⟨
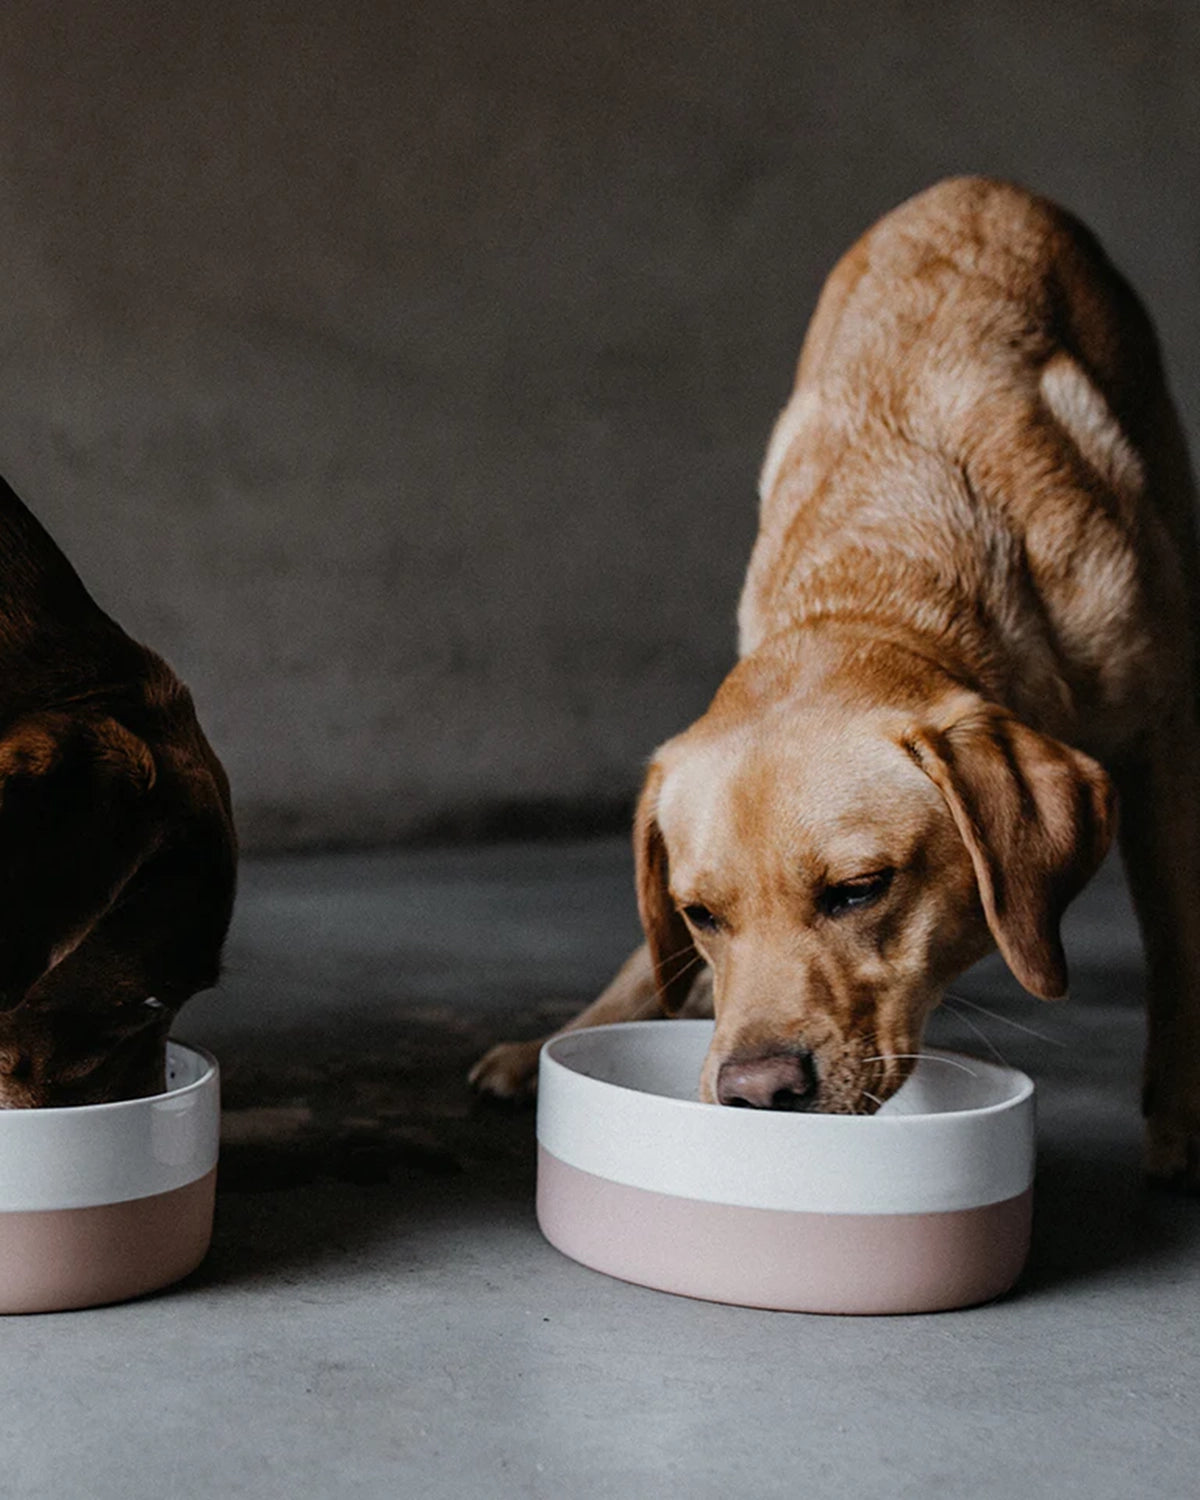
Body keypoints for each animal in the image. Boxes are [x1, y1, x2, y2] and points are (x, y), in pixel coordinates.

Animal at [471, 175, 1200, 1182]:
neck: (885, 568)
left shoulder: (1163, 732)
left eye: (858, 890)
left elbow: (1179, 938)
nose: (756, 1092)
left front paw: (1181, 1120)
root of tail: (980, 188)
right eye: (701, 914)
⟩
> Work item: Reproduce the listing exactly, images omitted.

> Exercise answer:
Body keypoints for each animal in the image. Boxes are [x1, y1, x2, y2] and points are (x, y), in pixel coordinates.

Animal at [471, 175, 1200, 1182]:
neck: (885, 568)
left shoulder: (1163, 732)
left eye: (858, 890)
left elbow: (1179, 938)
nose: (756, 1092)
left front paw: (1181, 1120)
root of tail: (980, 188)
right eye: (701, 914)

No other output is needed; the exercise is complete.